Can I jump 5 → 7 directly? Technically yes, practically no: you face every breaking change simultaneously with none of Hibernate 6’s deprecation warnings to guide you. The two-hop path converts unknown runtime failures into compiler-guided fixes.

Does Spring Data JPA insulate me? Partially — repository methods hide the Session API, so the removed methods rarely hurt. The silent changes (sequences, tuples, dialects) hit Spring Data projects with full force. See Spring Data JPA: Complete Guide.
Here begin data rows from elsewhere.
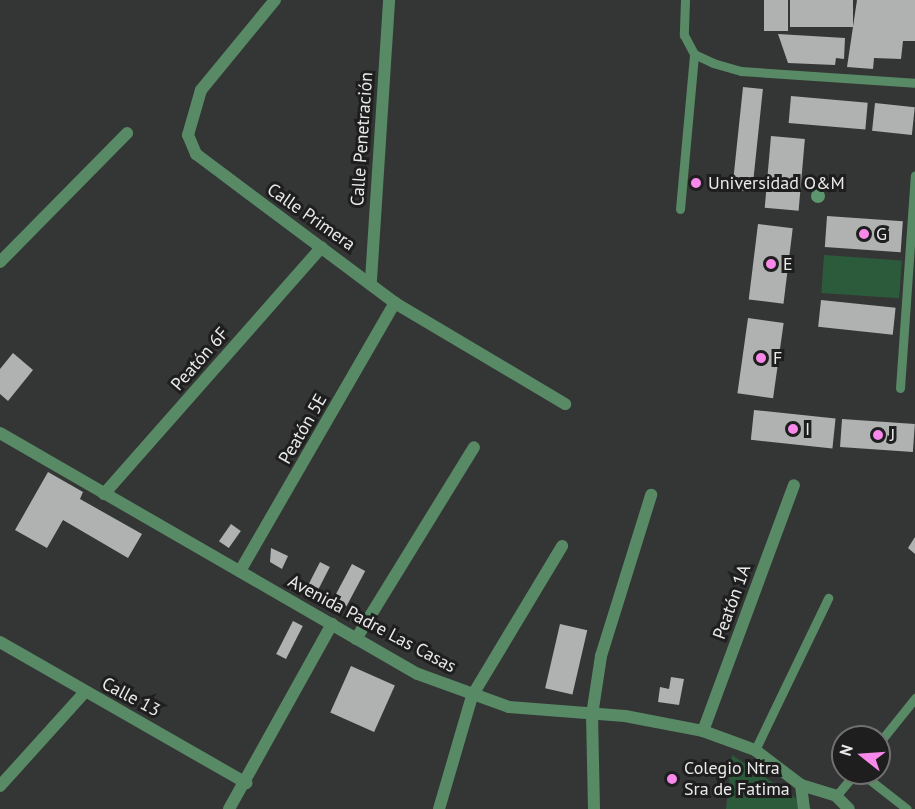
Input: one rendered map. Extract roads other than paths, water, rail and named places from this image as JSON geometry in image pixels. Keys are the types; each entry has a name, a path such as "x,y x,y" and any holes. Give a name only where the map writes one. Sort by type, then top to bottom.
{"street":[{"name":"Calle Primera","path":"275,0 201,90 188,135 196,154 211,168 371,280 395,303 564,404"},
{"name":"Calle Penetración","path":"371,280 389,0"},
{"path":"0,262 127,133"},
{"name":"Peatón 6F","path":"105,494 322,247"},
{"name":"Peatón 5E","path":"240,571 395,303"},
{"name":"Avenida Padre Las Casas","path":"0,433 356,639 472,696 509,706 703,731 754,750 801,784 836,796 849,809"},
{"path":"356,639 474,447"},
{"name":"Peatón 1A","path":"703,731 794,485"},
{"path":"594,809 592,715 610,614 651,495"},
{"path":"440,809 472,696 562,546"},
{"path":"229,809 246,783 332,624"},
{"name":"Calle 13","path":"0,642 246,783"},
{"path":"0,786 85,692"},
{"path":"801,784 804,809"}],"lane":[{"path":"680,209 694,54 684,35 685,0"},
{"path":"694,54 741,71 915,83"},
{"path":"900,388 915,176"},
{"path":"754,750 828,598"},
{"path":"891,728 915,698"},
{"path":"836,796 845,785"},
{"path":"876,785 907,809"}],"place":[{"name":"Universidad O&M","path":"696,183"},
{"name":"G","path":"864,234"},
{"name":"E","path":"771,264"},
{"name":"F","path":"761,358"},
{"name":"I","path":"793,429"},
{"name":"J","path":"878,435"},
{"name":"Colegio Ntra Sra de Fatima","path":"672,779"}]}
What about HQL strictness? Hibernate 6 replaced the HQL parser. Queries that leaned on lenient parsing — implicit joins in odd places, mismatched parameter types — now fail with SemanticException at startup if you enable query validation, which you should: failing at boot beats failing at 2 a.m.

AI Prompts for the Migration

Audit Breaking Usage

Scan these DAO/repository classes for Hibernate 5 APIs that break on 6/7: [paste here]. Flag legacy Criteria usage, save/update/saveOrUpdate, get/load, javax imports, and positional Object[] query result casts. Output a file-by-file fix list.
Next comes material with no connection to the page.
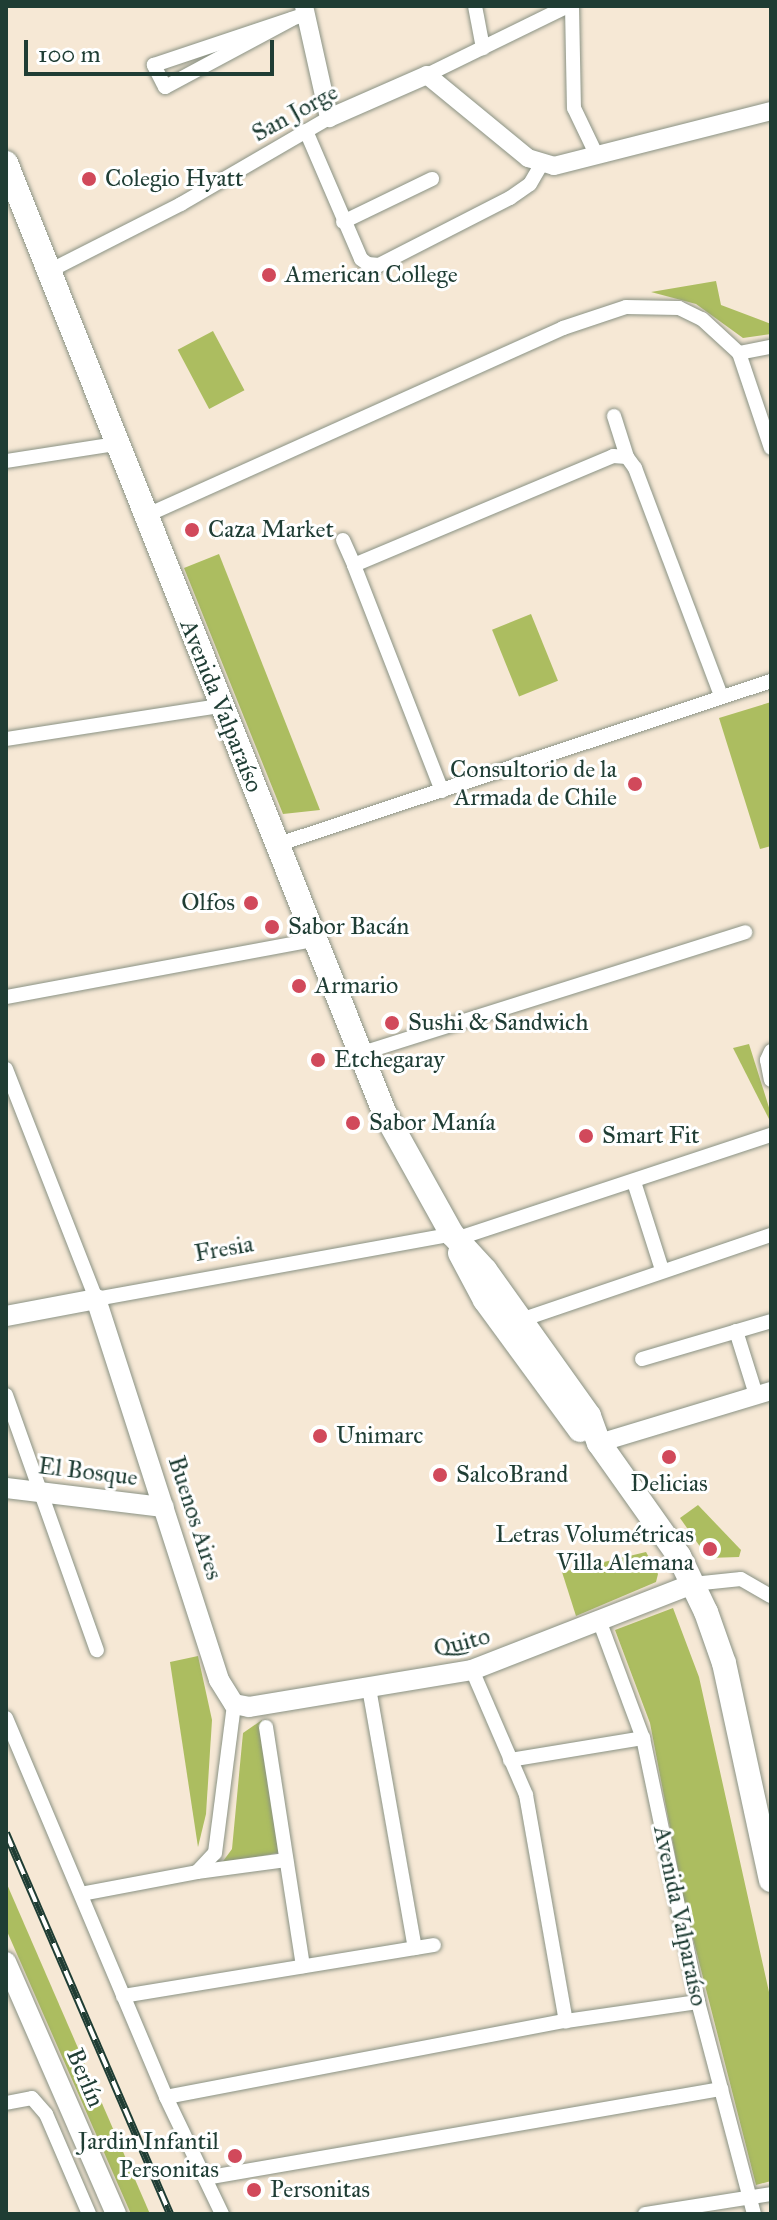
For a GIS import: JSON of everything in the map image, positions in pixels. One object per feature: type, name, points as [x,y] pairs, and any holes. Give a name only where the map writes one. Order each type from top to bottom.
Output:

What it does: Produces the migration inventory, including the runtime-only breakages a compiler pass misses.

When to use it: Before starting, to size the work honestly.

Convert Criteria Queries

Convert this Hibernate native Criteria query to JPA CriteriaBuilder: [paste here]. Preserve exact restriction, ordering, and pagination semantics, and point out any Restrictions feature with no direct CriteriaBuilder equivalent.

What it does: Handles the most labour-intensive mechanical conversion of hop 1.

When to use it: Per query class during the Hibernate 6 upgrade.

Plan Sequence Strategy

My schema was generated by Hibernate 5 with hibernate_sequence and these entities: [paste here]. Design a migration to Hibernate 6/7 ID generation: choose between legacy naming strategy and proper per-entity sequences, and produce the SQL migration scripts for PostgreSQL.

What it does: Solves the single most dangerous silent change — ID collisions on existing data.

When to use it: Mandatory for any production database that predates Hibernate 6.

Validate HQL Compatibility

Check these HQL/JPQL queries against Hibernate 6’s stricter parser: [paste queries here]. Identify constructs the new parser rejects or interprets differently, and rewrite each in compliant form.

What it does: Pre-flights your query corpus against the rewritten parser before runtime does it for you.

When to use it: After the upgrade compiles, before the test suite runs.

Modernize Session Code

Rewrite this Hibernate 5-style persistence code for Hibernate 7: [paste here]. Replace removed Session methods with persist/merge/find/getReference, ensure merge() return values are used, and note transactional boundary assumptions that changed.

What it does: Performs the hop-2 API modernization with the merge-return-value trap handled.

When to use it: Per service/DAO class during the 6 → 7 hop.

Conclusion

The 5→6→7 path is two migrations with very different personalities: hop 1 is large and partly invisible (namespace, Criteria, tuples, sequences), hop 2 is small if and only if you cleared 6’s deprecations. Take the hops separately, treat every deprecation warning on 6 as a work item, and pin the legacy sequence strategy until you have migrated the schema deliberately. The compiler finds the loud breakages; this checklist exists for the quiet ones.